Clubhouse Terancam Diblokir Kominfo

Krisna Wicaksono, Misrohatun Hasanah
·Bacaan 1 menit

VIVA – Kementerian Komunikasi dan Informatika (Kominfo) menegaskan, bahwa aplikasi media sosial yang saat ini tengah Viral, Clubhouse, belum melakukan pendaftaran di Kominfo. Sehingga platform terancam diblokir.

"Clubhouse belum terdaftar di kominfo dan kami harap dapat mendaftar sesuai ketentuan dalam Peraturan Menteri Kominfo No 5 Tahun 2020 tentang Penyelenggara Sistem Elektronik (PSE) Lingkup Privat," ujar juru bicara Kominfo, Dedy Permadi dalam rilis resmi, Kamis, 18 Februari 2021.
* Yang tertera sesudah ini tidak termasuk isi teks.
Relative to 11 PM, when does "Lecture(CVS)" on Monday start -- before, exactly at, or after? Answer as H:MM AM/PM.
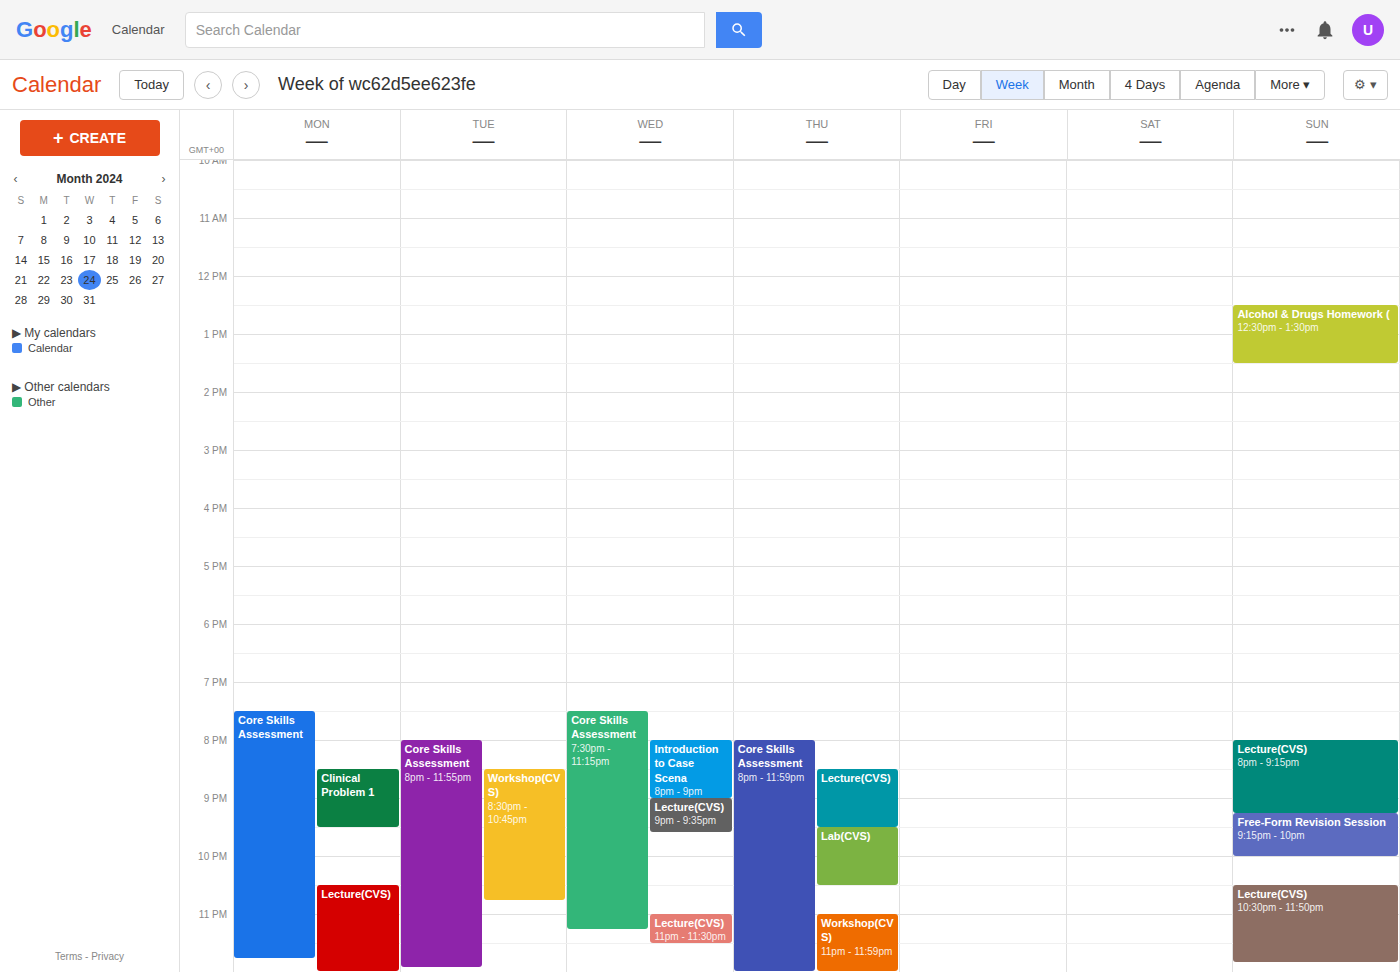
10:30 PM -- before 11 PM, 30 minutes above the 11 PM line.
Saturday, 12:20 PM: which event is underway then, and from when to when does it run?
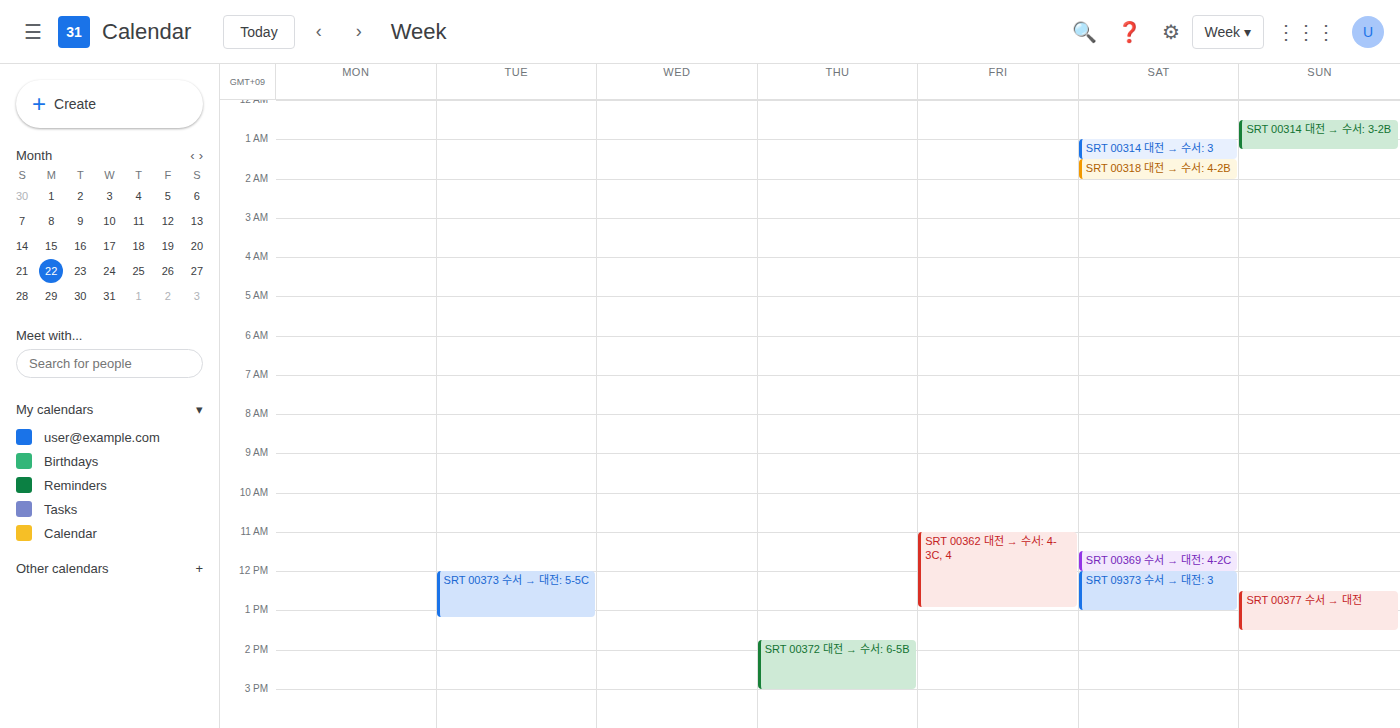
"SRT 09373 수서 → 대전: 3", 12:00 PM to 1:00 PM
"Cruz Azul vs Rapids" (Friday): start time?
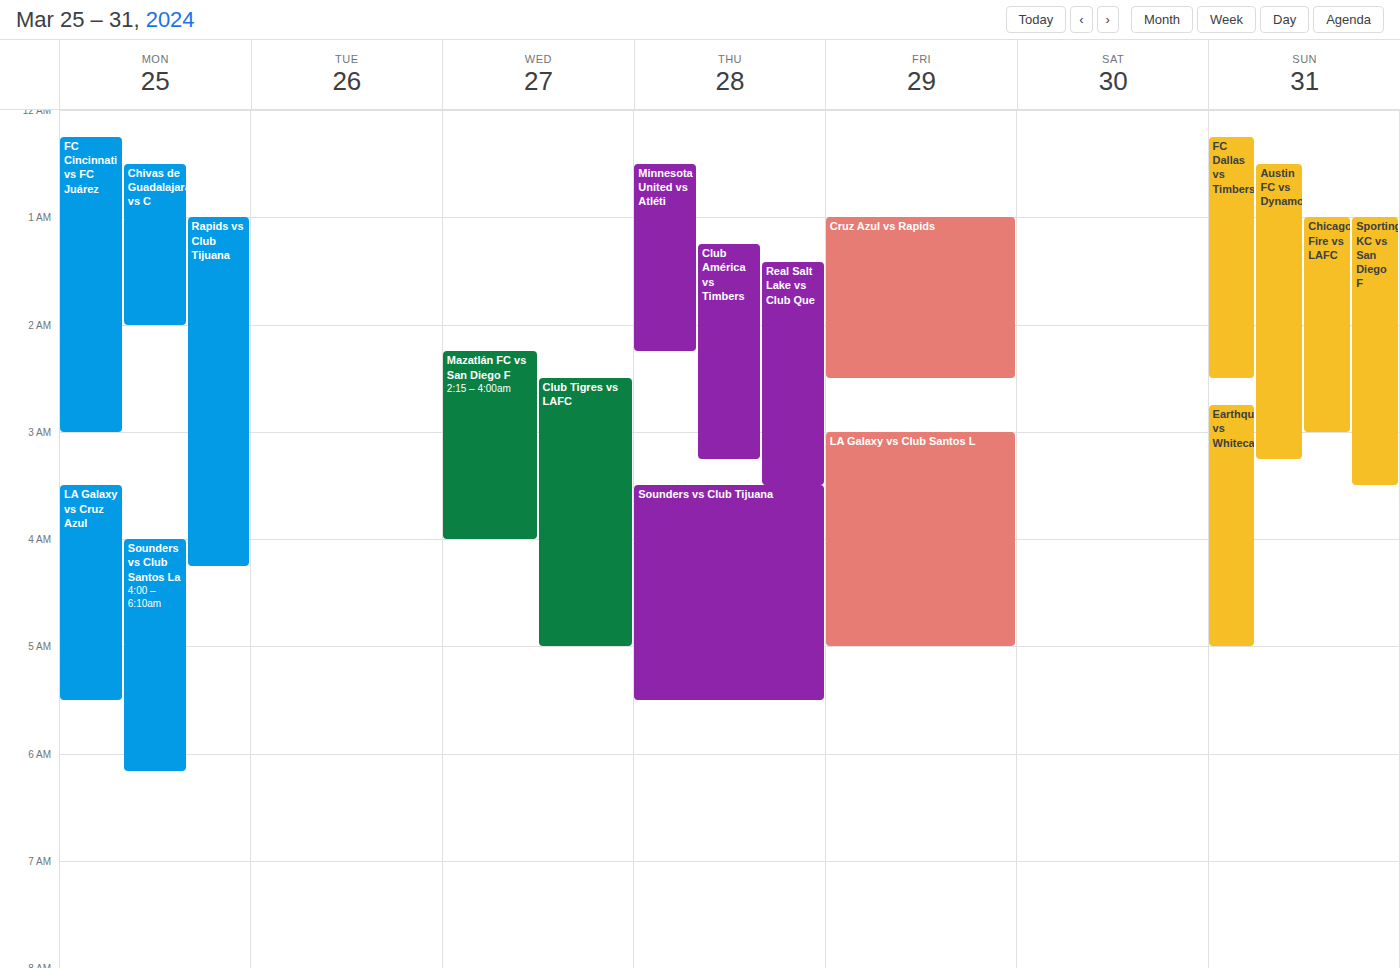
1:00 AM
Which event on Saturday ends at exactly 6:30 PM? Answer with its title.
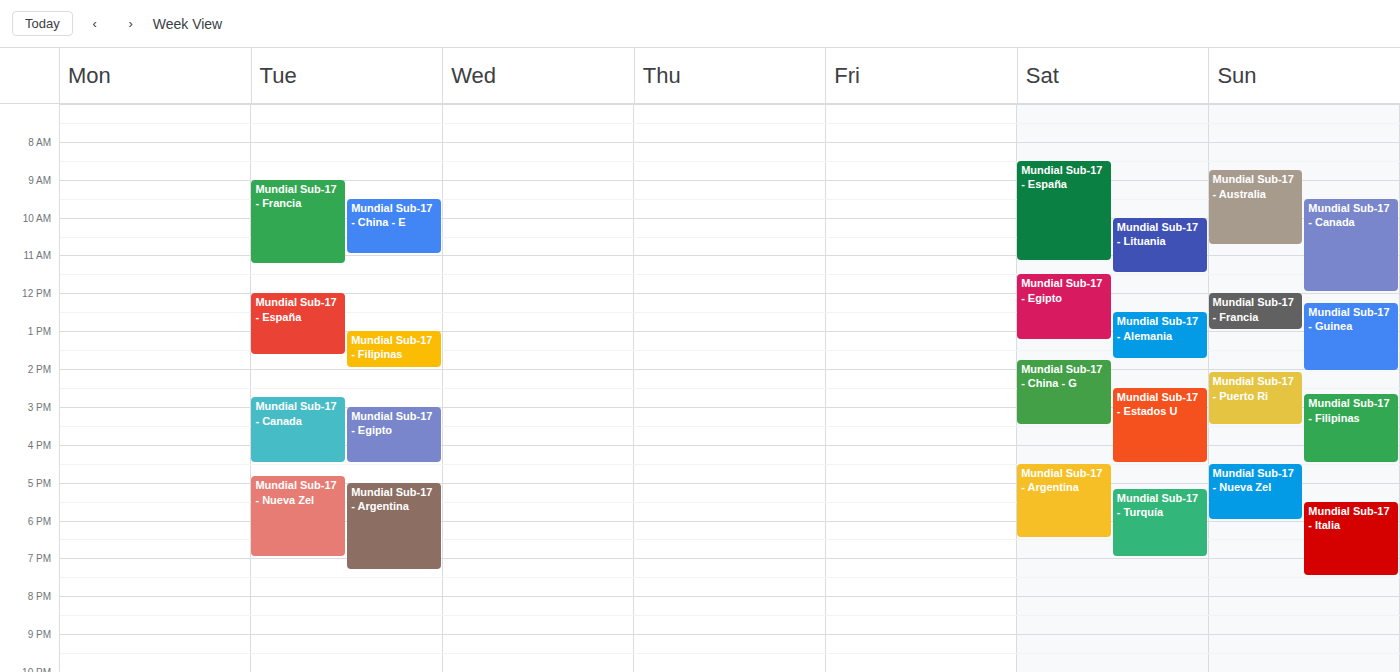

Regulasi itu mencakup PSE yang menyediakan, mengelola, atau mengoperasikan layanan komunikasi, namun tidak terbatas pada pesan singkat, panggilan suara, panggilan video, surat elektronik, dan percakapan dalam jaringan dalam bentuk platform digital, layanan jejaring dan media sosial.

Menurut Dedy, aplikasi yang tidak terdaftar akan mendapatkan pemutusan akses berupa tindakan pemblokiran akses, penutupan akun atau penghapusan konten.

Kewajiban melakukan pendaftaran bagi PSE Lingkup Privat dilakukan sebelum sistem elektronik mulai digunakan oleh pengguna. Masa pendaftaran enam bulan sejak PM diundangkan, pada 24 November 2020.

"Tujuan pendaftaran itu dimaksudkan untuk menjaga ruang digital Indonesia lebih sehat dan melindungi warganet sebagai pengguna aplikasi. Ketentuan ini berlaku untuk semua PSE, tidak hanya Clubhouse," lanjutnya.

Pendaftaran wajib dilakukan, ditujukan untuk kepentingan warganet dan ruang digital Indonesia yang lebih sehat, seperti terkait dengan perlindungan data pribadi dan keamanan siber.